Pyoderma typically responds to treatment within 3 to 4 weeks, although in severe cases, treatment may extend for several months. The primary approach to managing pyoderma involves the use of topical and oral medications.

  • Topical medication

    A veterinarian has several topical options to treat a skin condition. They can prescribe an ointment, spray, or use a medicated shampoo safe for pets. Medicinal shampoos typically contain benzoyl peroxide, sulfur, salicylic acid, or chlorhexidine, and can be applied to the skin for at least 10 minutes. Medicated shampoo can effectively remove germs and crusts, while also relieving itchiness, odor, and excess oil.

  • Oral medication

    Antibiotics are commonly prescribed for pyoderma, with a typical duration of 3-4 weeks. Some commonly used antibiotics include amoxicillin, cephalexin, and clindamycin.
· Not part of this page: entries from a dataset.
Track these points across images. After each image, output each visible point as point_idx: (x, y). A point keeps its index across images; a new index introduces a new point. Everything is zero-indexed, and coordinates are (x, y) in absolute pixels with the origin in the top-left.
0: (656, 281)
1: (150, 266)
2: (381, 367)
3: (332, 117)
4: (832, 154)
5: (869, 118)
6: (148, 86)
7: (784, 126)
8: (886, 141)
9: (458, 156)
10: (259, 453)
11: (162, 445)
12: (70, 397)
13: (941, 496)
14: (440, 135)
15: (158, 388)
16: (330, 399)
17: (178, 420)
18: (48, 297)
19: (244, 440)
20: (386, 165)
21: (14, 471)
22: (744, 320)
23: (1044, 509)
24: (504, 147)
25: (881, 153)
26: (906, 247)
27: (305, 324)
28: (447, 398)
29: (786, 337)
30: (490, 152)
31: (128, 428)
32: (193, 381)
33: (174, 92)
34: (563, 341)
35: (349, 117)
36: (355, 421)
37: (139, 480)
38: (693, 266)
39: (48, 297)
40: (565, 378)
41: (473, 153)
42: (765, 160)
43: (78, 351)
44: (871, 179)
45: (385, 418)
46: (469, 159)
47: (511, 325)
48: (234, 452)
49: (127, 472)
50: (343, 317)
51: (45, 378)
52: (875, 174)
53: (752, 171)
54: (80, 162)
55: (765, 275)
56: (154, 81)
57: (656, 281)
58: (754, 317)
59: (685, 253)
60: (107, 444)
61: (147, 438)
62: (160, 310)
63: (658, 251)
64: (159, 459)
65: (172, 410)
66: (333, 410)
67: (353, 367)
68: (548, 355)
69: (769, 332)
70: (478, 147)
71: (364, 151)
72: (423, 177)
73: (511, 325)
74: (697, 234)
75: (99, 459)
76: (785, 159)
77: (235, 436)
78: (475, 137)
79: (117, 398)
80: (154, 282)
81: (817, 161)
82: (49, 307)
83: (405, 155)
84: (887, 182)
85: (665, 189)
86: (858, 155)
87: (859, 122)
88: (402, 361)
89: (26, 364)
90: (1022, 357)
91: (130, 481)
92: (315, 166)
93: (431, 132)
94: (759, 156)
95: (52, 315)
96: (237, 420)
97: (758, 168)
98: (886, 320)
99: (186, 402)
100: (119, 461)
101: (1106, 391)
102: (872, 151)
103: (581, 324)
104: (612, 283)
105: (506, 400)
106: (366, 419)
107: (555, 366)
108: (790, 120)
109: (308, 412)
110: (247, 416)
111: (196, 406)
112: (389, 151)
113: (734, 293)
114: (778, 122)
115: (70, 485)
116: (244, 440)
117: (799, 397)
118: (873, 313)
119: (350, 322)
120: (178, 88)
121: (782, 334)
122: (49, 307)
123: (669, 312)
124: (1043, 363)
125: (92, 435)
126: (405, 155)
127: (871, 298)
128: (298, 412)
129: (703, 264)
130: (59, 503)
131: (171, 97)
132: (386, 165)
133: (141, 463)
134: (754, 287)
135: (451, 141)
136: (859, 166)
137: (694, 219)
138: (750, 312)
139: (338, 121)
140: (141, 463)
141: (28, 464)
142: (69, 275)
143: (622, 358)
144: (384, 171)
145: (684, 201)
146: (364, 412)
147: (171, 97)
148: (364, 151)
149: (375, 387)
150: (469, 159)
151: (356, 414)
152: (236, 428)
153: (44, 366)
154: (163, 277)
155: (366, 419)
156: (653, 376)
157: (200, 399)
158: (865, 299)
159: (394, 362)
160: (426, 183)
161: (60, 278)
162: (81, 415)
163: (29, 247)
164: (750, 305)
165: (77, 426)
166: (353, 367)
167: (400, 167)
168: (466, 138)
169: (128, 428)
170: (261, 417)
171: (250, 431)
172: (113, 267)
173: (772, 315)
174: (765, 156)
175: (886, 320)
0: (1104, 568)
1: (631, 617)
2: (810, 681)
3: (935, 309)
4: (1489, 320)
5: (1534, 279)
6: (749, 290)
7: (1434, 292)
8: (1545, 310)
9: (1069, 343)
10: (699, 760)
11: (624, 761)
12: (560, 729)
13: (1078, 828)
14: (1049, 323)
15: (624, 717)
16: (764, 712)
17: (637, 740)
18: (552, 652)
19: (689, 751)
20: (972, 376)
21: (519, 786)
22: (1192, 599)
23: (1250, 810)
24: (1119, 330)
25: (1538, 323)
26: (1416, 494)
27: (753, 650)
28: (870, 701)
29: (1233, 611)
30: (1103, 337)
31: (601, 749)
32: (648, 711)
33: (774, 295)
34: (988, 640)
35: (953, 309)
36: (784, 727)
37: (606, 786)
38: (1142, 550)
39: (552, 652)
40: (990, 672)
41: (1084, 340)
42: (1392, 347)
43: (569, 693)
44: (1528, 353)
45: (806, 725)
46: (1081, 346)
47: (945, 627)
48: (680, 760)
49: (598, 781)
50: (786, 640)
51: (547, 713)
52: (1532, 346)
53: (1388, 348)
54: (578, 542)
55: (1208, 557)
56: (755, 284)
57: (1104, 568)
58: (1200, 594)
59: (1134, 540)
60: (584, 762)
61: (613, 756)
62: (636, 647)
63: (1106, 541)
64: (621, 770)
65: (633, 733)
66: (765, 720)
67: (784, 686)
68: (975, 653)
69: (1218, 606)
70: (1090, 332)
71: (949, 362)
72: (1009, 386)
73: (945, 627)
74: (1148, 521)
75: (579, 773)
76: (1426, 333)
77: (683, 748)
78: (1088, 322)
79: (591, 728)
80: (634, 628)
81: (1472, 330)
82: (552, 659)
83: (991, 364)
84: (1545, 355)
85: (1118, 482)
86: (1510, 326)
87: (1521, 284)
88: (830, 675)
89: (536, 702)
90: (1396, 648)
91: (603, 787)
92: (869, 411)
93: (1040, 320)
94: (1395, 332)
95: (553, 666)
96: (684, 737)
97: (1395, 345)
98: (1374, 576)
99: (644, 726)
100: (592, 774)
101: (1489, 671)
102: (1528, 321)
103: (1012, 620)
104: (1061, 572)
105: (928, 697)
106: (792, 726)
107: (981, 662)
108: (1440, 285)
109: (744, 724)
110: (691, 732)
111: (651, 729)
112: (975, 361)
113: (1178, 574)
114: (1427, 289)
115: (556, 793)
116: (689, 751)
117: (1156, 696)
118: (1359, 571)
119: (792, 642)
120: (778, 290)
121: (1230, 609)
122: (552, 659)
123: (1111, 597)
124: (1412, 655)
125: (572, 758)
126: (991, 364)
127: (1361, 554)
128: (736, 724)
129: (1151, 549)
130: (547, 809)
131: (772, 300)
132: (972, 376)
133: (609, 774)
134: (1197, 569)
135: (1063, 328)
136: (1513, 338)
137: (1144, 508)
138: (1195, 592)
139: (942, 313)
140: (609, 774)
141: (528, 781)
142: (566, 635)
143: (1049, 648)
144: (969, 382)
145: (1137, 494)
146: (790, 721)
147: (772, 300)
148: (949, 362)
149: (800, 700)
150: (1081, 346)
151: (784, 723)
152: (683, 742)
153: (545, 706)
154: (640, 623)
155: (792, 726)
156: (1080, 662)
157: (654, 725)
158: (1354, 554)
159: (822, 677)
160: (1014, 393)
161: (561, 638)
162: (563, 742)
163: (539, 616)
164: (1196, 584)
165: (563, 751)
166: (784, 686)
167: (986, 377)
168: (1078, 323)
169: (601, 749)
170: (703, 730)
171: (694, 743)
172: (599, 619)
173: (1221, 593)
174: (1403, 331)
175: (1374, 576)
However, if the condition is chronic and recurrent, appropriate antibiotics should be selected based on bacterial culture and antibiotic susceptibility testing, and the duration of treatment may be extended to 8-12 weeks. It is important to continue taking the medication as prescribed, even if symptoms do not improve. Additionally, depending on the symptoms, medications to relieve itching or inflammation may also be prescribed. If there is an underlying cause, such as allergic dermatitis, it is important to address it along with treating the pyoderma in your dog.

How to prevent pyoderma in dogs

Bacterial growth thrives in warm and humid environments, therefore, it is crucial to ensure that your puppy is dry at all times. Particularly after bathing, swimming, etc. Additionally, it is advisable to keep their hair short in areas that are prone to wrinkles or have severe skin lesions.

For individuals with an underlying disease that causes pyoderma, it is essential to monitor skin symptoms periodically. Early treatment of pyoderma is highly recommended to prevent the condition from progressing.